Sagen sie nur sie haben davon nichts gehört!
jorge
’steve‘, bitte keine Ausreden!
Der Verfassungsgerichtshof bestimmt nur innerhalb des Verfassungstextes und dessen Durchführungsrahmen. Und wer hat den Verfassungstext in der Verfassungsreform 2001 und die Folgejahre vorgelegt, abgestimmt bzw. durchgeboxt und den Durchführungsrahmen dafür geschaffen? Nun, das war das Regierungsbündnis um Berlusconi und co., also haben diese auch die Verantwortung dafür zu tragen und nicht das Verfassungsgericht.
ummagumma
Dieses tote Pferd reitet die SVPfui schon seit Beginn an, doch immer weniger fallen daraus rein. Früher war es das Fegefeuer!!
pingoballino1955
Liebe Svp kennt ihr eure Verträge bezüglich Autonomie,bezüglich Schutzmacht Österreich und Co.? Es scheint Herr LH,sie meinen dass man sie in Rom erhört,mit ihrem Verrat an die Südtiroler Bevölkerung machen sie sich keinen Gefallen,denn man wird sie in Rom trotz Rechtsregierung a la ITALIA,weiterhin links liegen lassen.Ok,letzte Legislatur für sie aber in die Geschichtsbücher werden sie nicht positiv eingehen! Da müssen schon andere Kaliber nach Rom um was an der Autonomie positiv zu ändern! Hätte sie diplomatischer eingeschätzt,das Märchen jetzt plötzlich mit 8 können sie vergessen,das ist für sie nur eine Feigenblattaktion im letzten Moment um nachher sagen zu können: ICH HABE ALLES VERSUCHT!????
asterix
Erst schreiben sie ganze Romane von einem Koalitionsprogramm und jetzt wo es um den Futtertrog geht, wird Kompatscher von den fratelli regelrecht erpresst. Laut Wahlergebnis und Wahlbeteiligung steht den Italienern kein 2. Landesrat zu. Lasst sie gehen, wir wollen in Südtirol keine Postfaschisten in der Landesregierung.
andreas
Mitgekriegt habe ich zwar nichts, dass unsere Autonomie geschrumpft wäre, aber wird schon so sein.

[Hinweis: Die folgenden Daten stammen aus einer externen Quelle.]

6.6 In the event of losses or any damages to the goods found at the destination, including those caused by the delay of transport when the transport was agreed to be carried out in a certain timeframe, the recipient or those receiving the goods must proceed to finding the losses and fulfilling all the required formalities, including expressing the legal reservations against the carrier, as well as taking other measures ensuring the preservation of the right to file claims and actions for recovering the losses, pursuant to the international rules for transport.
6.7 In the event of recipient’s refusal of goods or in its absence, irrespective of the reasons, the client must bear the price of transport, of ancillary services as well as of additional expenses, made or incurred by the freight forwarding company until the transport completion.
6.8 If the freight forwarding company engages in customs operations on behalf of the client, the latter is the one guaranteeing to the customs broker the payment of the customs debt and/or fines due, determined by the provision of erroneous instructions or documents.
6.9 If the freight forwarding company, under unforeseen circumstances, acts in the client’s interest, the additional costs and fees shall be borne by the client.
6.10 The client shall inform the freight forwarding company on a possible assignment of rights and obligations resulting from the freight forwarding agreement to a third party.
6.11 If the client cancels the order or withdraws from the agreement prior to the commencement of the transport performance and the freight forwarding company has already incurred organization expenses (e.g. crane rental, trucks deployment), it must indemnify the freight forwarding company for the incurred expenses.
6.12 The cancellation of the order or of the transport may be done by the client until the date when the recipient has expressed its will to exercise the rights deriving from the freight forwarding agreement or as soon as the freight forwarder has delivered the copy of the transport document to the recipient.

Leid tut es mir aber für alle, welche so darunter leiden müsssen und täglich deswegen gravierende Einschränkungen hinnehmen und deshalb große Opfer bringen müssen.

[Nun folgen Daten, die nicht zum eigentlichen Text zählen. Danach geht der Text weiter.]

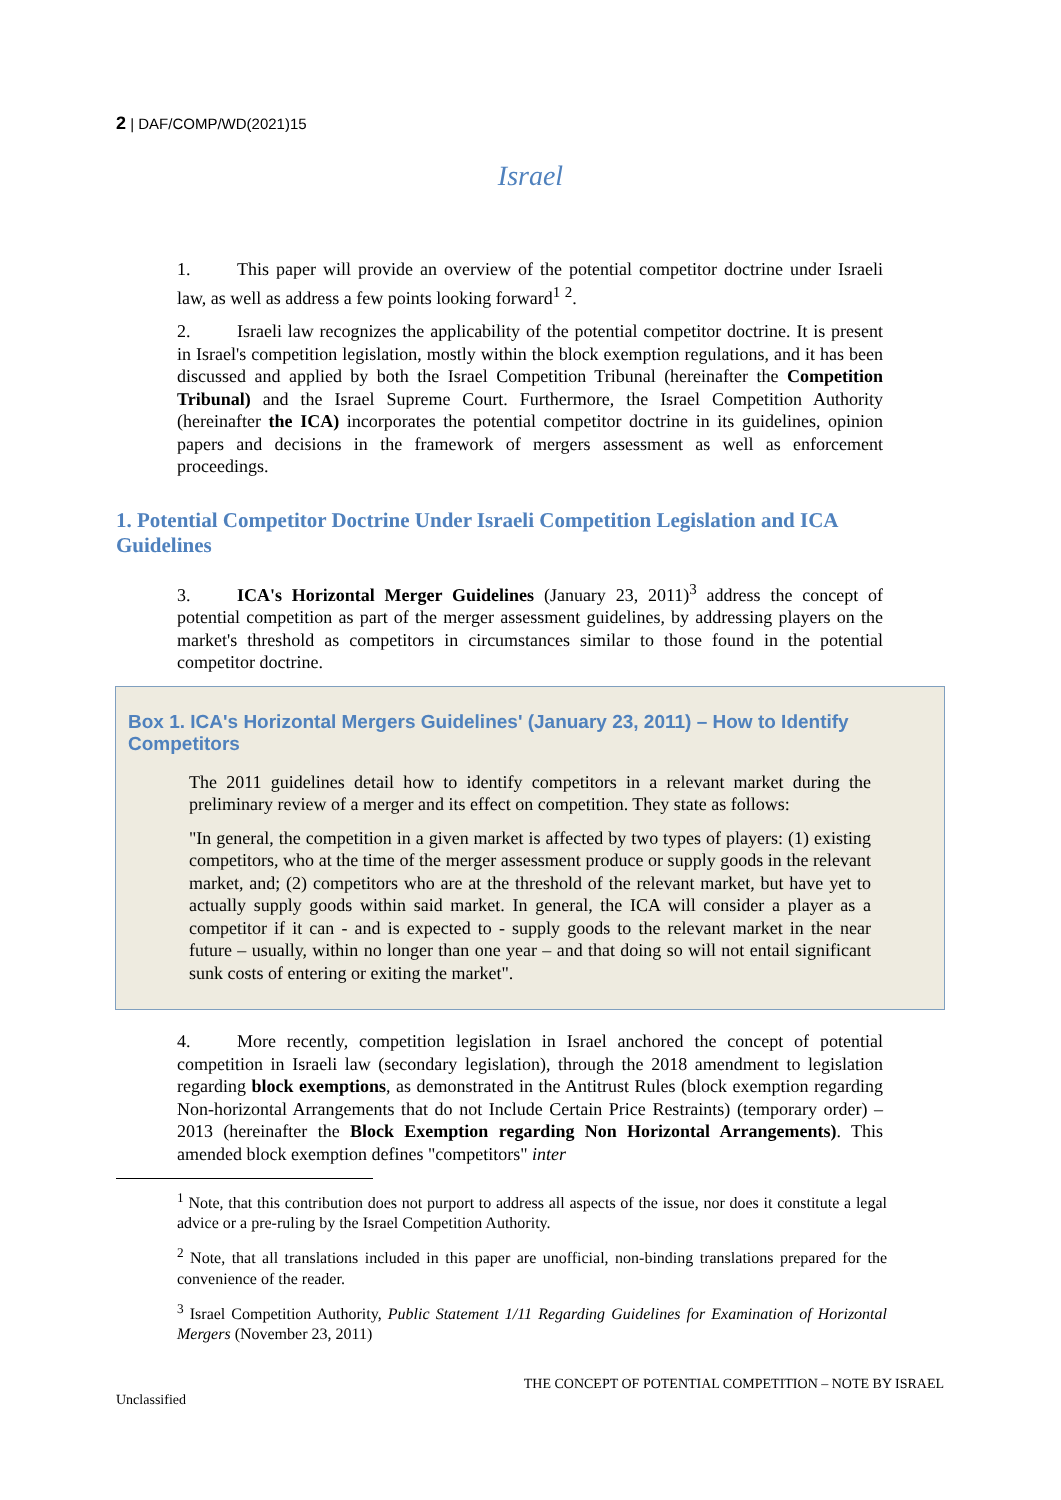2 | DAF/COMP/WD(2021)15
Israel
1. This paper will provide an overview of the potential competitor doctrine under Israeli law, as well as address a few points looking forward<sup>1</sup> <sup>2</sup>.
2. Israeli law recognizes the applicability of the potential competitor doctrine. It is present in Israel's competition legislation, mostly within the block exemption regulations, and it has been discussed and applied by both the Israel Competition Tribunal (hereinafter the Competition Tribunal) and the Israel Supreme Court. Furthermore, the Israel Competition Authority (hereinafter the ICA) incorporates the potential competitor doctrine in its guidelines, opinion papers and decisions in the framework of mergers assessment as well as enforcement proceedings.
1. Potential Competitor Doctrine Under Israeli Competition Legislation and ICA Guidelines
3. ICA's Horizontal Merger Guidelines (January 23, 2011)<sup>3</sup> address the concept of potential competition as part of the merger assessment guidelines, by addressing players on the market's threshold as competitors in circumstances similar to those found in the potential competitor doctrine.
Box 1. ICA's Horizontal Mergers Guidelines' (January 23, 2011) – How to Identify Competitors
The 2011 guidelines detail how to identify competitors in a relevant market during the preliminary review of a merger and its effect on competition. They state as follows:
"In general, the competition in a given market is affected by two types of players: (1) existing competitors, who at the time of the merger assessment produce or supply goods in the relevant market, and; (2) competitors who are at the threshold of the relevant market, but have yet to actually supply goods within said market. In general, the ICA will consider a player as a competitor if it can - and is expected to - supply goods to the relevant market in the near future – usually, within no longer than one year – and that doing so will not entail significant sunk costs of entering or exiting the market".
4. More recently, competition legislation in Israel anchored the concept of potential competition in Israeli law (secondary legislation), through the 2018 amendment to legislation regarding block exemptions, as demonstrated in the Antitrust Rules (block exemption regarding Non-horizontal Arrangements that do not Include Certain Price Restraints) (temporary order) – 2013 (hereinafter the Block Exemption regarding Non Horizontal Arrangements). This amended block exemption defines "competitors" inter
<sup>1</sup> Note, that this contribution does not purport to address all aspects of the issue, nor does it constitute a legal advice or a pre-ruling by the Israel Competition Authority.
<sup>2</sup> Note, that all translations included in this paper are unofficial, non-binding translations prepared for the convenience of the reader.
<sup>3</sup> Israel Competition Authority, Public Statement 1/11 Regarding Guidelines for Examination of Horizontal Mergers (November 23, 2011)
THE CONCEPT OF POTENTIAL COMPETITION – NOTE BY ISRAEL
Unclassified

Ich würde zwar wetten, dass keiner der so Geschundenen auch nur einen Punkt nennen kann, in welchem sich die geschrumpfte Autonomie bemerkbar macht, aber was solls, jammern scheint nicht mehr nur ein Privileg der Bauern zu sein.
olle3xgscheid
Naja geschunden aber immerhin.
Fängt schon beim Recht auf Ausübung der Muttersprache an , täglich.

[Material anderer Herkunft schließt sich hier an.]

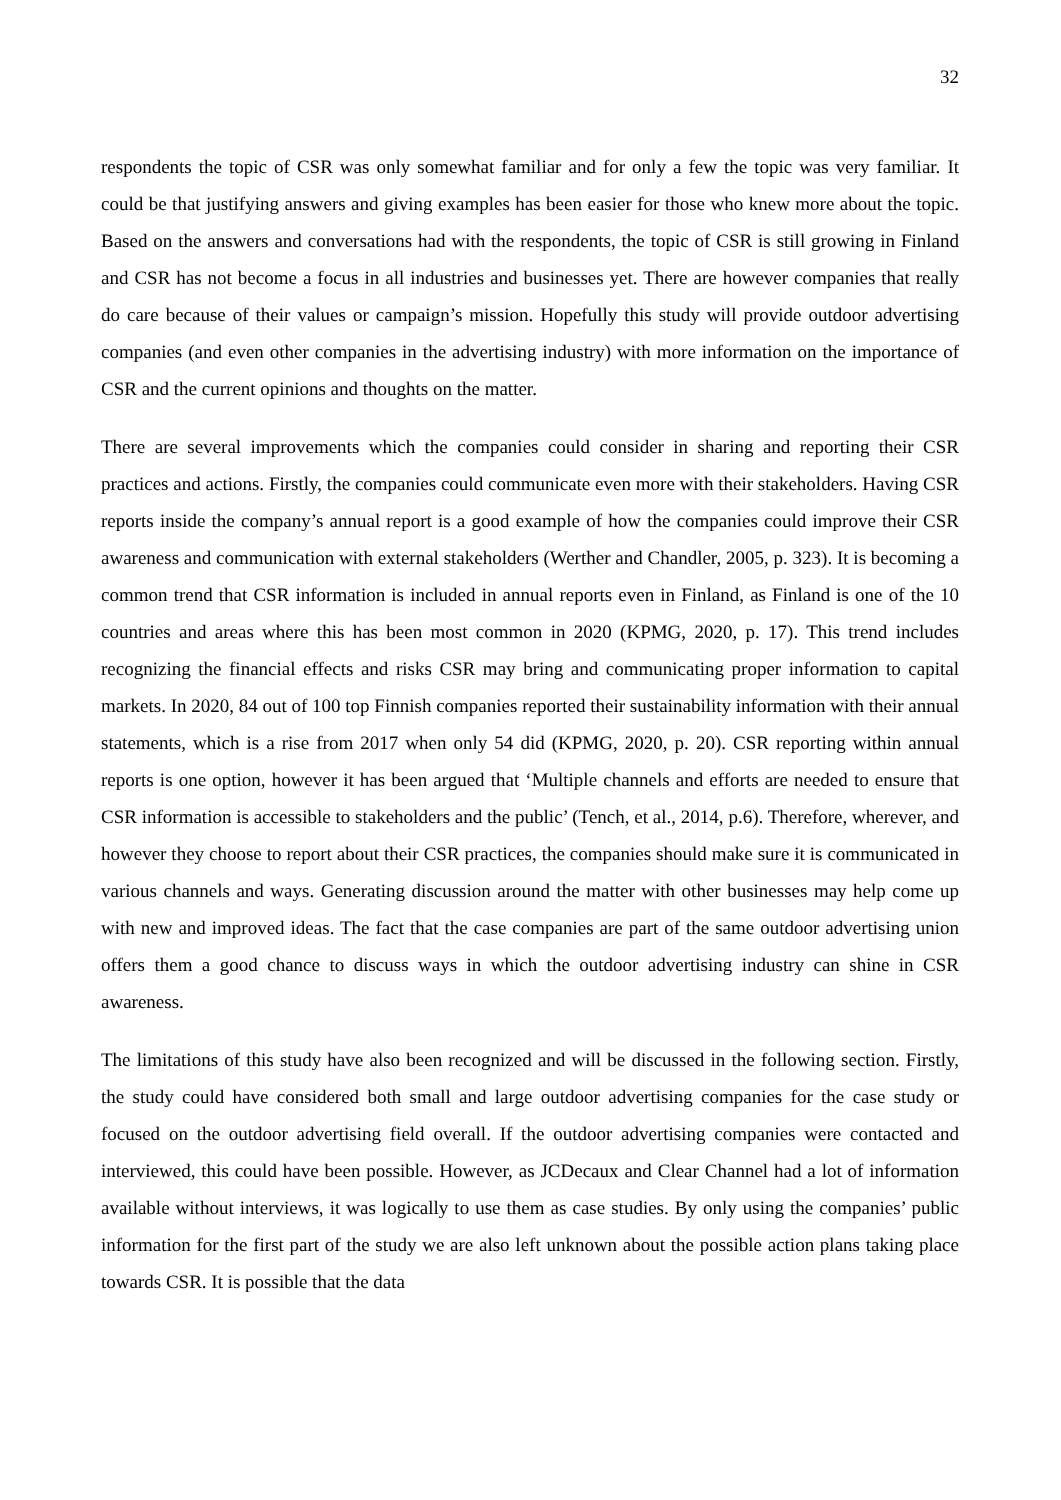32
respondents the topic of CSR was only somewhat familiar and for only a few the topic was very familiar. It could be that justifying answers and giving examples has been easier for those who knew more about the topic. Based on the answers and conversations had with the respondents, the topic of CSR is still growing in Finland and CSR has not become a focus in all industries and businesses yet. There are however companies that really do care because of their values or campaign’s mission. Hopefully this study will provide outdoor advertising companies (and even other companies in the advertising industry) with more information on the importance of CSR and the current opinions and thoughts on the matter.
There are several improvements which the companies could consider in sharing and reporting their CSR practices and actions. Firstly, the companies could communicate even more with their stakeholders. Having CSR reports inside the company’s annual report is a good example of how the companies could improve their CSR awareness and communication with external stakeholders (Werther and Chandler, 2005, p. 323). It is becoming a common trend that CSR information is included in annual reports even in Finland, as Finland is one of the 10 countries and areas where this has been most common in 2020 (KPMG, 2020, p. 17). This trend includes recognizing the financial effects and risks CSR may bring and communicating proper information to capital markets. In 2020, 84 out of 100 top Finnish companies reported their sustainability information with their annual statements, which is a rise from 2017 when only 54 did (KPMG, 2020, p. 20). CSR reporting within annual reports is one option, however it has been argued that ‘Multiple channels and efforts are needed to ensure that CSR information is accessible to stakeholders and the public’ (Tench, et al., 2014, p.6). Therefore, wherever, and however they choose to report about their CSR practices, the companies should make sure it is communicated in various channels and ways. Generating discussion around the matter with other businesses may help come up with new and improved ideas. The fact that the case companies are part of the same outdoor advertising union offers them a good chance to discuss ways in which the outdoor advertising industry can shine in CSR awareness.
The limitations of this study have also been recognized and will be discussed in the following section. Firstly, the study could have considered both small and large outdoor advertising companies for the case study or focused on the outdoor advertising field overall. If the outdoor advertising companies were contacted and interviewed, this could have been possible. However, as JCDecaux and Clear Channel had a lot of information available without interviews, it was logically to use them as case studies. By only using the companies’ public information for the first part of the study we are also left unknown about the possible action plans taking place towards CSR. It is possible that the data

Andersrum kann mir mal jemand die Vorteile dieser achso vorteilhaften Autonmie aufzeigen?
bananajoe
Andreas, dass man dich als Säugling einmal fallen gelassen hat, hast du warscheinlich auch nocht mitgekriegt. Und trotzdem wars so.
ummagumma
Anderle mache doch irgendetwas nützliche in deinem frustrierten Leben. Z. B. die Senioren aus dem Altersheim an die frischen Luft führen, Immigranten bei der Integration unterstützen oder dem Bischof als Messdiener helfen.
dn
Lauter sinnvolle Vorschläge
sukram
Mit einer so fahrlässigen Verwendung des Wortes „Teufel“ bin ich als Christ nicht einverstanden.
franz1
Die Weltbeschte Autonomie, die A22 hot der Kompatscher laut seines Sinneswandel schon 3x „Heimgeholt“ (gleich wie der Luis den Strom für die Bürger) usw. Jetzt spielt der Calderoli schon wieder die 1te Geige?
A bissl „Blauäugig“ dorf do Kompi jo sein, obo als Jurist isch des verpönt sunscht kennat jeder „Bauerntölpel“ LH werden.
Er werd schun schaugn dass der Futtertrog va die Wähler gfillt weard ….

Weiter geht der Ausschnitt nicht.